## What to work on
1. Alter the passage on measurement and continuity: give again the part that opens with the words "Which don’t exist." and closes with "that don’t exist.", changing "approximations" to "idealizations".
2. Please repeat the part of the records that opens at their very start and closes with the line containing "30: (220, 117)", both ends included, and leave the pictures out.
═══ Document segment ═══
We don’t. For example, almost all the laws of physics you might refer to posit that all virtually all measurable quantities and physical properties take values in a continuum, are located within a space with the same cardinality, or both. Moreover, these mathematical structures are generalizations of the familiar real line (in terms of e.g., number of dimensions, topological properties, relationship to a base space, providing or requiring additional structure, etc.).

You may think that it is simply trivial and obvious that we can observe all kinds of instances of physical systems following mathematical laws that clearly involve R, R2, R3, R4 (equipped with a different metric), etc. Motion of a body along a line, for example, involves following physical laws along a kind of physical R^1 embedded in higher-dimensional space.

But in fact we can never even in principle ever observe such laws. This is because what we observe and measure are finite values. So even if we could imagine an idealized situation where we measured with infinite accuracy, we would be restricted to the countably infinite set of rational numbers. Now, between any two rational numbers are infinitely many more rational numbers. No matter how infinitesimally you may wish to consider some length, volume, time, etc., away from some “point”, you will find infinitely many rational numbers between the deviation and the original point.

Yet the physical laws which require continuity also require the probability of any measurable quantity we could ever hope to observe or record or in any way ever measure, even ideally, to be 0. That is, no matter what property or in what space we situate some physical system obeying some physical laws, the mathematical laws require the actual physical observations and empirical tests to always be inaccurate and never confirmed (even ideally).

Put most simply, all measurable quantities form a negligible set that mathematics says we can completely ignore without any difference.




Except classical systems.

Which don’t exist. They are approximations that fail in a number of ways, from violating special relativity to positing the existence of physical properties, entities, and dynamics that don’t exist.
═══ Task material ═══
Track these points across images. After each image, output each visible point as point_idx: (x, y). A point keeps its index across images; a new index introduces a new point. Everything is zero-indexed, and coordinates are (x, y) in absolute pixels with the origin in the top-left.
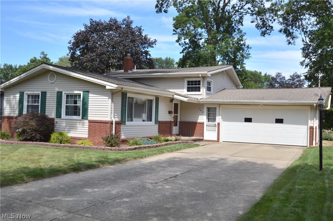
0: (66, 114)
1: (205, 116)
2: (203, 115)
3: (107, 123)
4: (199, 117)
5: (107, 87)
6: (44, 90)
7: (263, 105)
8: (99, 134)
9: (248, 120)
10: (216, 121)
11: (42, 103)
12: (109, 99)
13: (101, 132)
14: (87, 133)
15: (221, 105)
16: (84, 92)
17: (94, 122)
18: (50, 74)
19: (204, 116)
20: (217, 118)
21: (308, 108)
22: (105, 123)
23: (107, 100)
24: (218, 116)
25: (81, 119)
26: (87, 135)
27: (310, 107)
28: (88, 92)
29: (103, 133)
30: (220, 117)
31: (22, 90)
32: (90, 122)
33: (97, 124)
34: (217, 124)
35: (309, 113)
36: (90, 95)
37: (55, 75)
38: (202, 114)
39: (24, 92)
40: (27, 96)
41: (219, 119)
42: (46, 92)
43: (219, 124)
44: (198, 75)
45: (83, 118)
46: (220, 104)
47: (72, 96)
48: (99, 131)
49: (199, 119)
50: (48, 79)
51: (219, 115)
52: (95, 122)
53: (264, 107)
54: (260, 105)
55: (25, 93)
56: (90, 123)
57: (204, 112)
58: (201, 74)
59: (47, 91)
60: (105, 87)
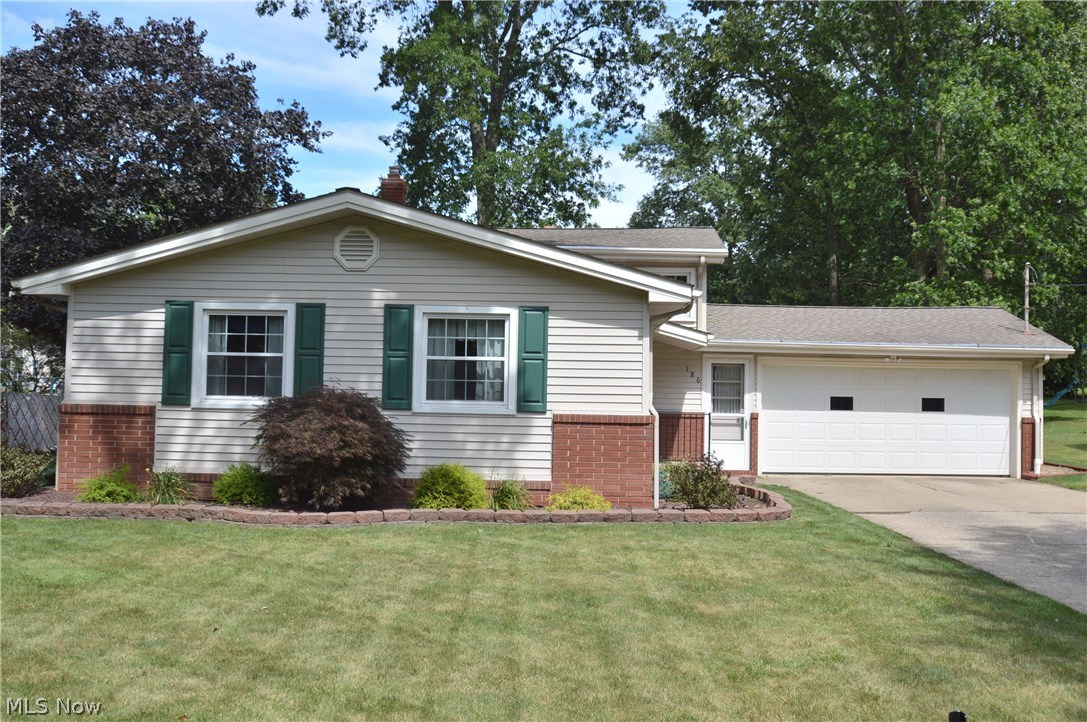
0: (431, 395)
1: (707, 391)
2: (701, 389)
3: (641, 425)
4: (687, 396)
5: (654, 297)
6: (307, 298)
7: (898, 358)
8: (605, 465)
9: (842, 404)
10: (743, 407)
11: (300, 351)
12: (640, 337)
13: (613, 460)
14: (549, 464)
15: (759, 358)
16: (523, 309)
17: (583, 423)
18: (345, 232)
19: (703, 392)
20: (748, 398)
21: (1017, 367)
22: (630, 425)
23: (635, 341)
24: (749, 392)
25: (514, 412)
26: (549, 472)
27: (1020, 363)
28: (545, 310)
29: (623, 460)
30: (759, 395)
31: (181, 294)
32: (559, 422)
33: (594, 429)
34: (747, 418)
35: (1020, 382)
36: (551, 323)
37: (373, 238)
38: (698, 385)
39: (193, 302)
40: (206, 320)
41: (752, 401)
42: (320, 309)
43: (754, 418)
44: (696, 259)
45: (521, 409)
46: (756, 355)
47: (456, 324)
48: (605, 454)
49: (685, 402)
50: (337, 254)
51: (756, 390)
52: (586, 421)
53: (900, 364)
54: (889, 357)
55: (198, 307)
56: (559, 428)
57: (704, 381)
58: (706, 257)
59: (328, 303)
60: (646, 294)
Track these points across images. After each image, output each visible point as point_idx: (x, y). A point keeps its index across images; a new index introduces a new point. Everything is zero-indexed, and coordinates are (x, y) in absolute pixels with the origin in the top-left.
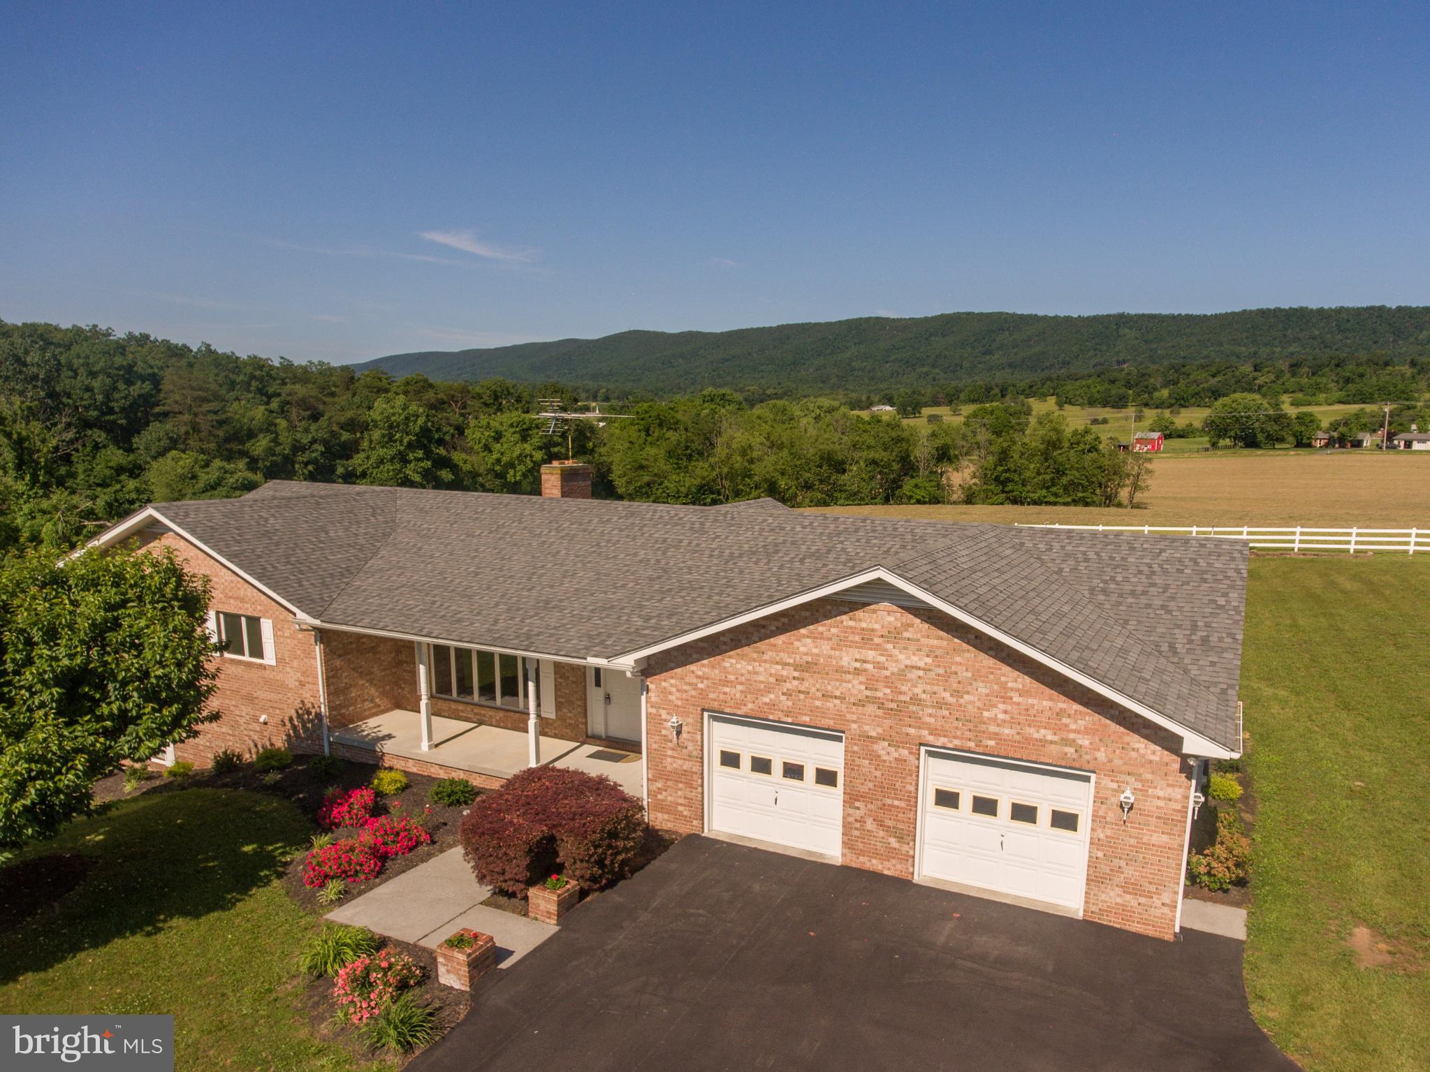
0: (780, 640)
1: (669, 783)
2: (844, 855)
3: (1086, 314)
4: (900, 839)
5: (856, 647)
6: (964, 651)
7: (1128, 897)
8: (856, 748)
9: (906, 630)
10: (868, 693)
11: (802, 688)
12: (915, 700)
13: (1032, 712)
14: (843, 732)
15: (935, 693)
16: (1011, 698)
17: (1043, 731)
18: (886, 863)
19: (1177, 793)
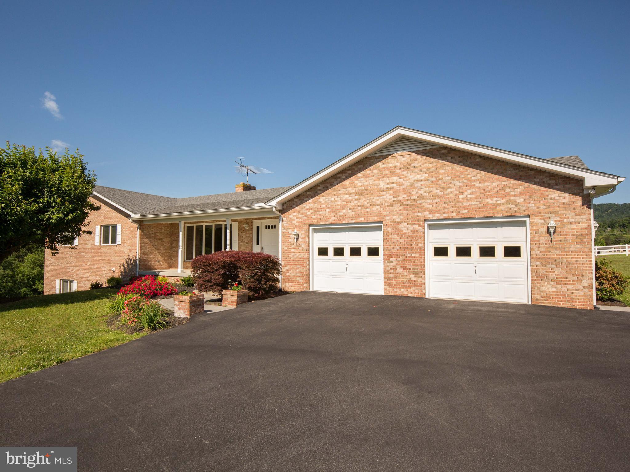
0: (347, 182)
1: (292, 266)
2: (385, 289)
4: (417, 275)
5: (387, 177)
6: (445, 167)
7: (560, 286)
8: (389, 229)
9: (413, 163)
10: (395, 199)
11: (360, 204)
12: (421, 197)
13: (487, 190)
14: (382, 222)
15: (431, 192)
16: (474, 185)
17: (495, 199)
18: (409, 290)
19: (583, 218)
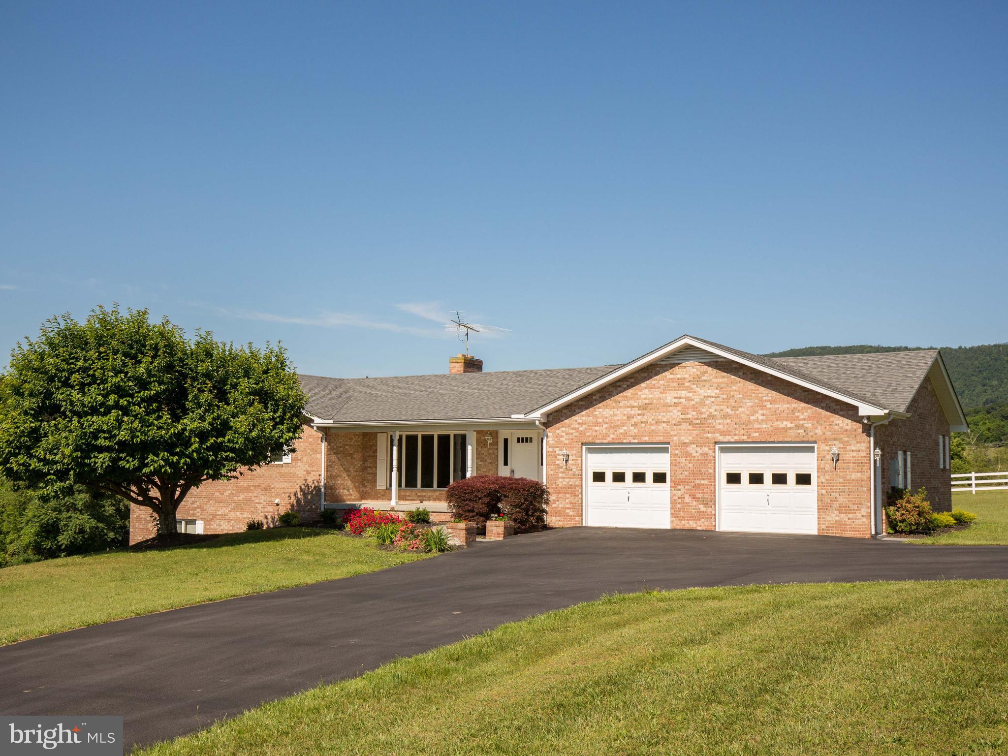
═══
## Answers for the exercise
1.
Which don’t exist. They are idealizations that fail in a number of ways, from violating special relativity to positing the existence of physical properties, entities, and dynamics that don’t exist.

2.
Track these points across images. After each image, output each visible point as point_idx: (x, y). A point keeps its index across images; a new index introduces a new point. Everything is zero-indexed, and coordinates are (x, y) in absolute pixels with the origin in the top-left.
0: (66, 114)
1: (205, 116)
2: (203, 115)
3: (107, 123)
4: (199, 117)
5: (107, 87)
6: (44, 90)
7: (263, 105)
8: (99, 134)
9: (248, 120)
10: (216, 121)
11: (42, 103)
12: (109, 99)
13: (101, 132)
14: (87, 133)
15: (221, 105)
16: (84, 92)
17: (94, 122)
18: (50, 74)
19: (204, 116)
20: (217, 118)
21: (308, 108)
22: (105, 123)
23: (107, 100)
24: (218, 116)
25: (81, 119)
26: (87, 135)
27: (310, 107)
28: (88, 92)
29: (103, 133)
30: (220, 117)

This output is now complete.